**Verilen metin**
══════════

Top 10 jazz albums for people who don`t know shit about jazz (LA Weekly, Sean O`Connell)

Top 10 jazz albums for people who don`t know shit about jazz (LA Weekly, Sean O`Connell)

Yazının başlığını LA Weekly`den aynen aktarıyoruz, argosu dahil zaten ne söylenildiği malum. Listeyi derleyen ve yazan Sean O`Connell yazısına aynı renkli üslüpla devam ediyor. O`Connell`ın listeyi oluştururken temel bakış açısı (caz müziğini iyi bilen biri olmakla beraber) örneğin `son elli yılın en iyi golleri`, ya da `sinema tarihinin en iyi 20 yan karakteri` gibi çoktan elemeci bir bakış açısıyla oluşturmuş. Bunu yaparken elbette listelediğiniz tarzı çok iyi tanımanız lazım ama önemli olan buradan karakteristik bir liste oluşturmak diyor O`Connell. Unutmayın ki bu liste birilerinin işine yarayacak.

 

Top ten jazz albums for people who don`t know shit about jazz

 

TOP 1: Dizzy Gilespie; At Newport (1957)

 

 

Altoist Charlie Parker muhtemelen cazı en çok etkilemiş adamdır. Onun parlak cümleleri, yapısal armonileri kırkların ortasından itibaren Bebop formunu yaratırken hemen sağ yanında çoğunlukla Dizzy Gillespie`de vardı. Aralarındaki tek fark Gillespie`nin sahnede olsun, çalarken olsun her zaman iyi vakit geçiren bir adam olmasıydı, tabi işini de çok iyi yapıyordu... İşte 1957 tarihli Newport Caz Festivali konseri bunun en iyi örneği. Muhtemelen Gillespie bu konserde hayatının en iyi performanslarından birini çıkartmıştı. Sahne all stars formunda ve herkes patlayıcı enerjisini tümüyle konsere yöneltmiş. Muhtemelen canlı caz kaydı tarihinin en iyilerinden biri bu albüm ve listenin ilk sırasında.

══════════

**Gösterilen kayıtlar**
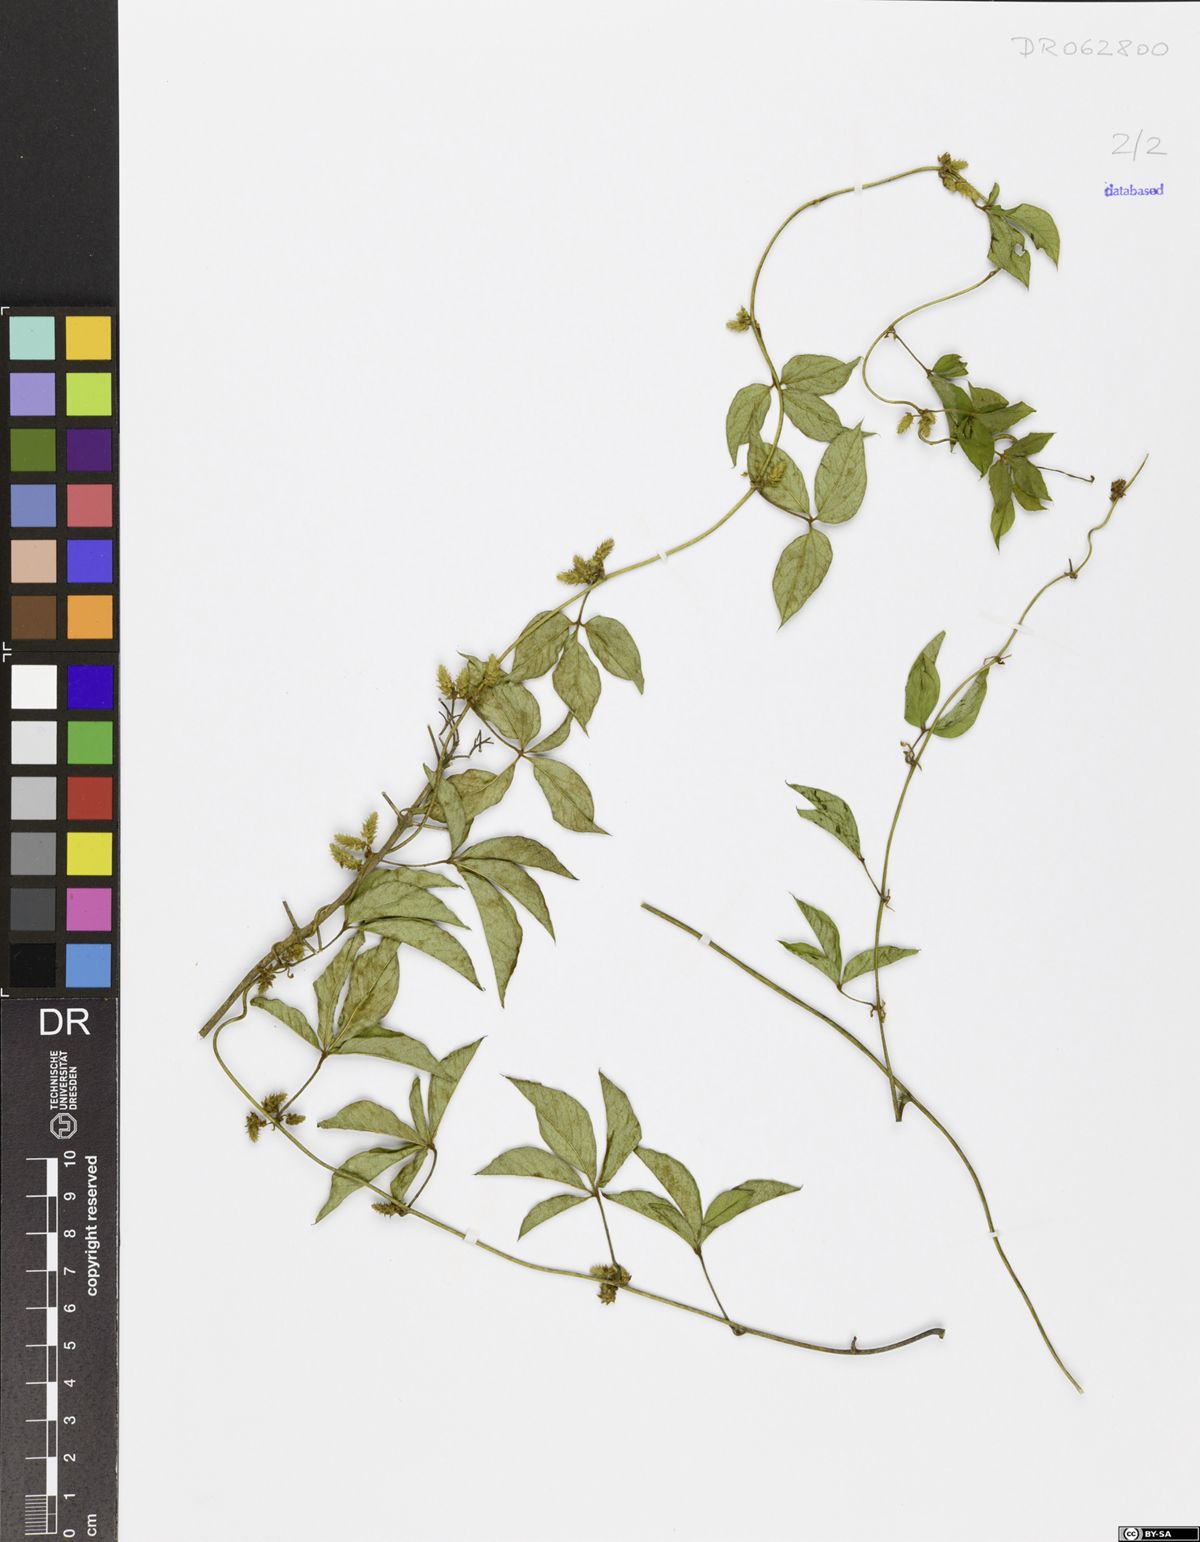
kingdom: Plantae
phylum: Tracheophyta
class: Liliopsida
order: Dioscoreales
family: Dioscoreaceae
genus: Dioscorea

══════════

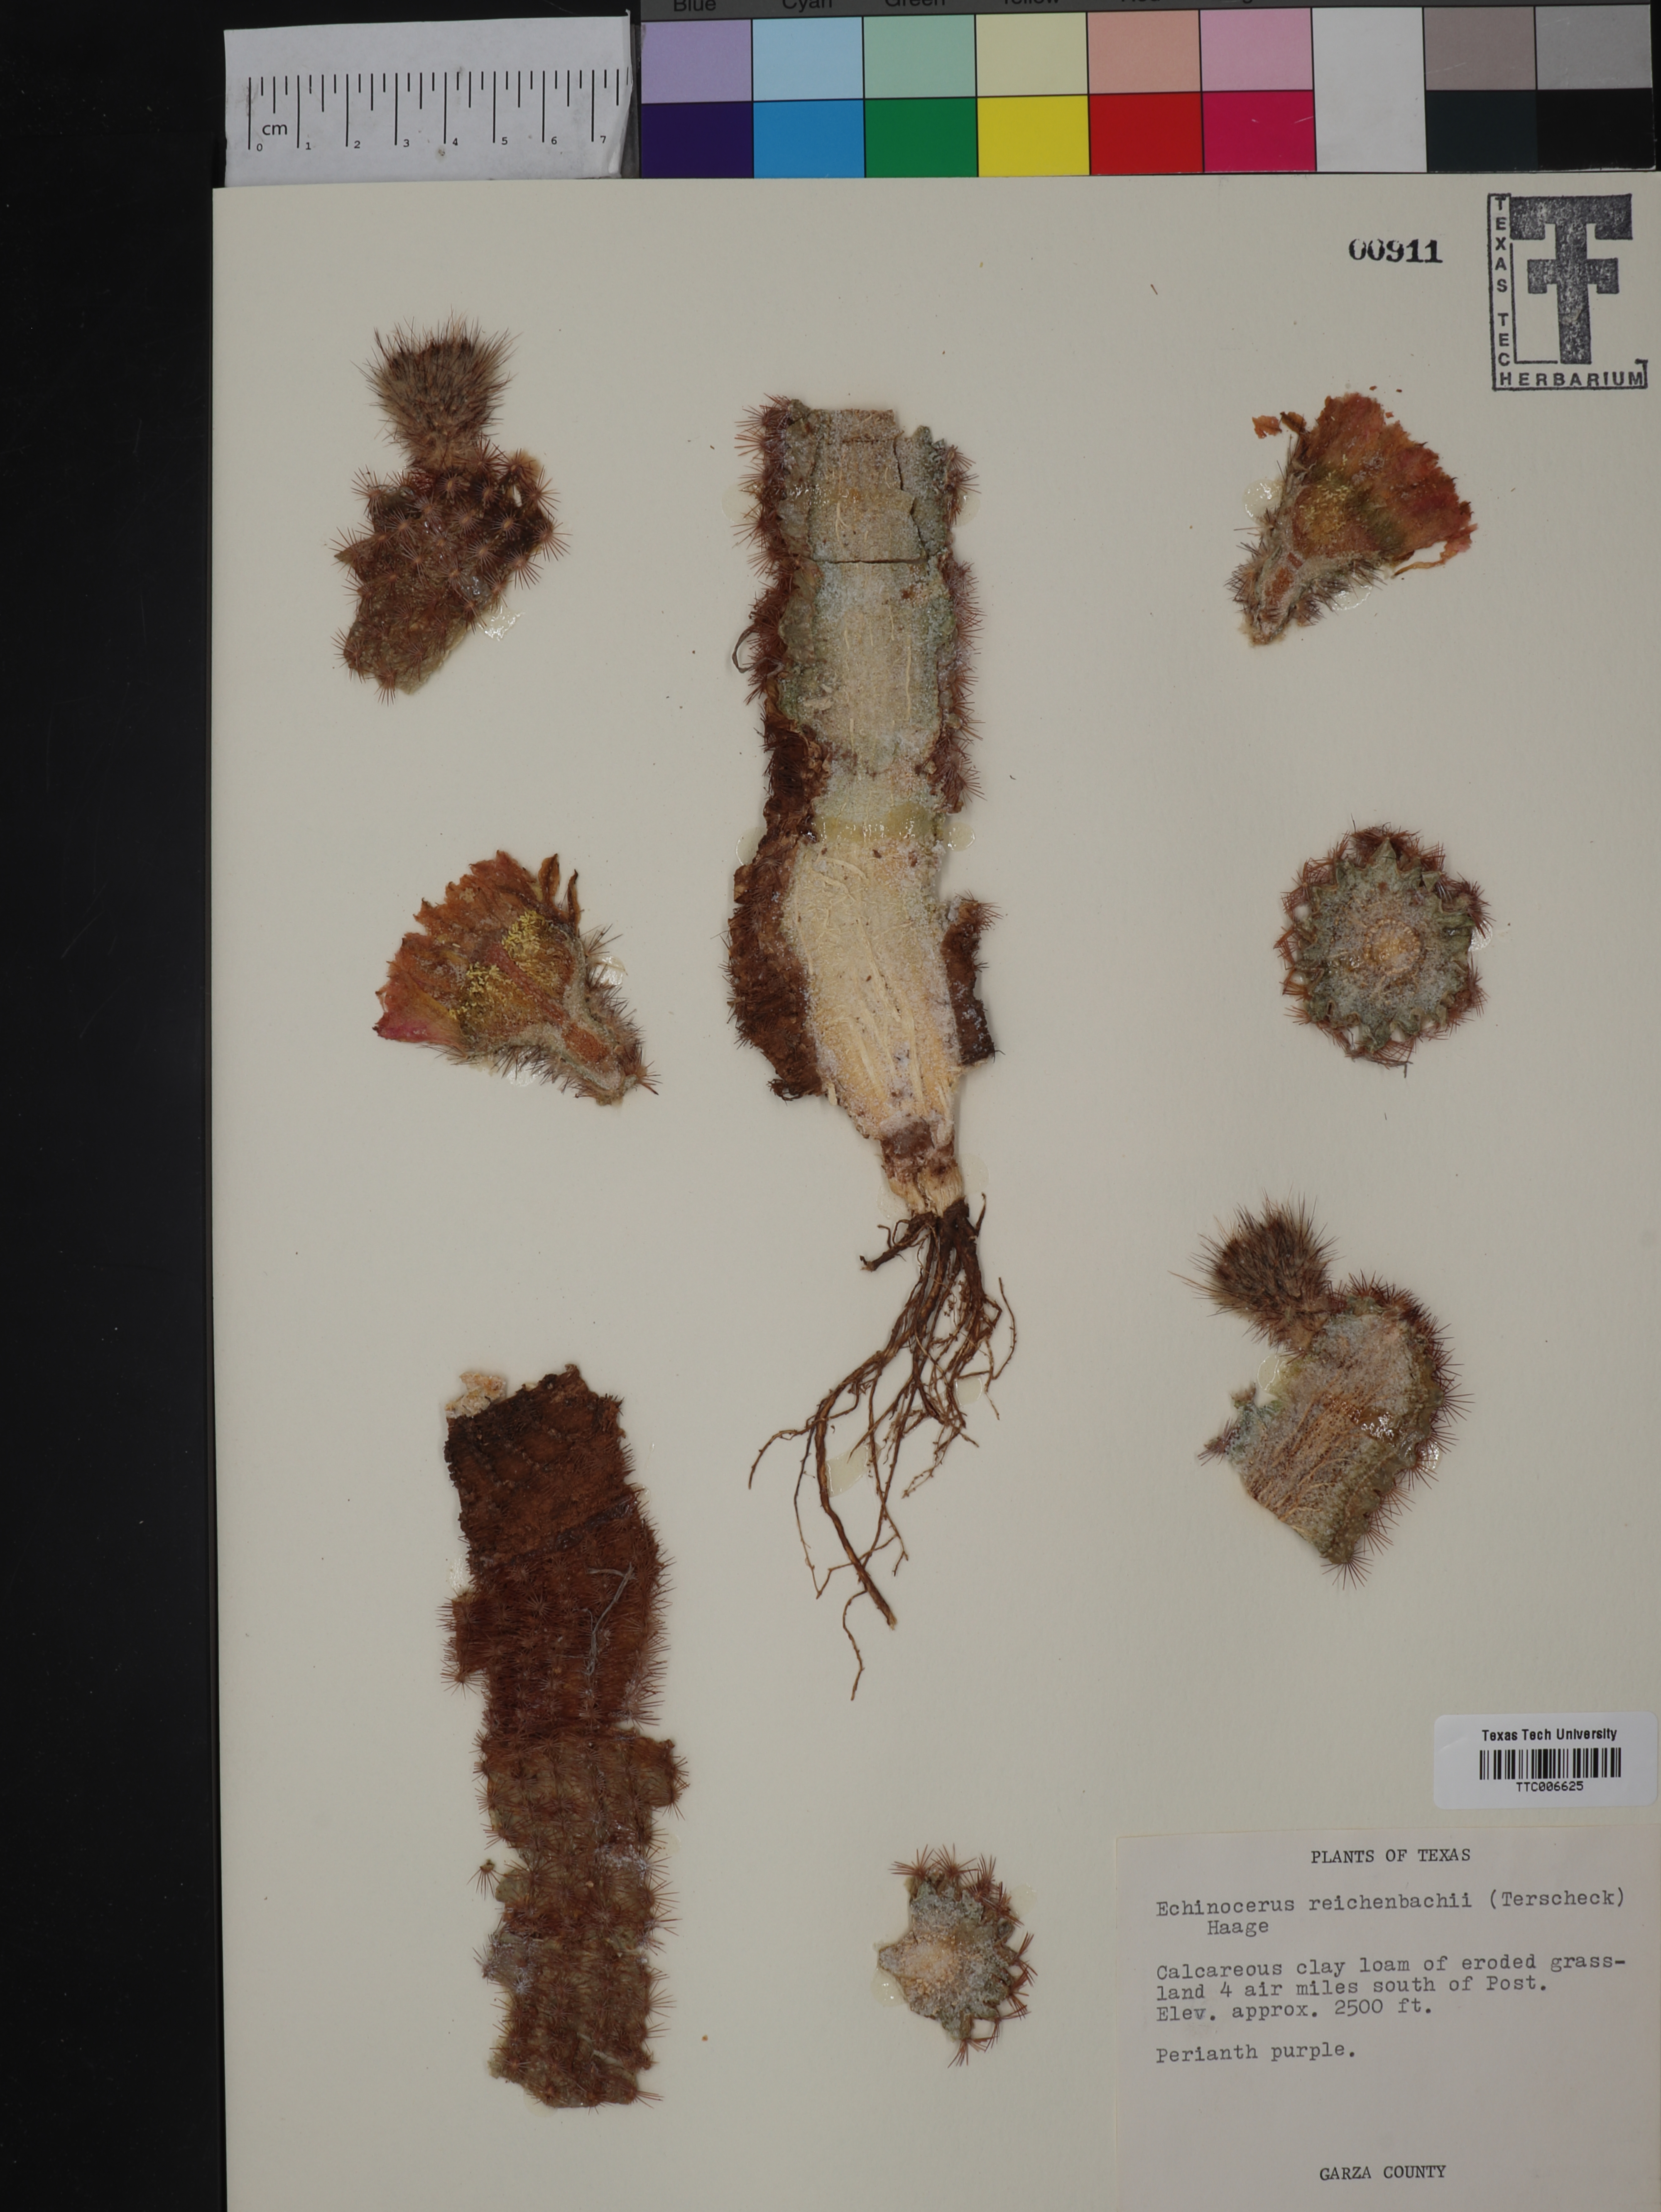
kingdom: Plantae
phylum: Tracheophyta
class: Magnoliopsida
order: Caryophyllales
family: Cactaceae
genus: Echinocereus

══════════

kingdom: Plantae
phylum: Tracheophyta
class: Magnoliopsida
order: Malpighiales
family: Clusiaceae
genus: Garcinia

══════════

**Alıştırma açıklaması**
Lütfen caz albümleri yazısına göre yanıtlayın: listenin ilk sırasındaki albüm hangi konserin kaydıdır?

**Tamamlanmış alıştırma**
1957 tarihli Newport Caz Festivali konserinin.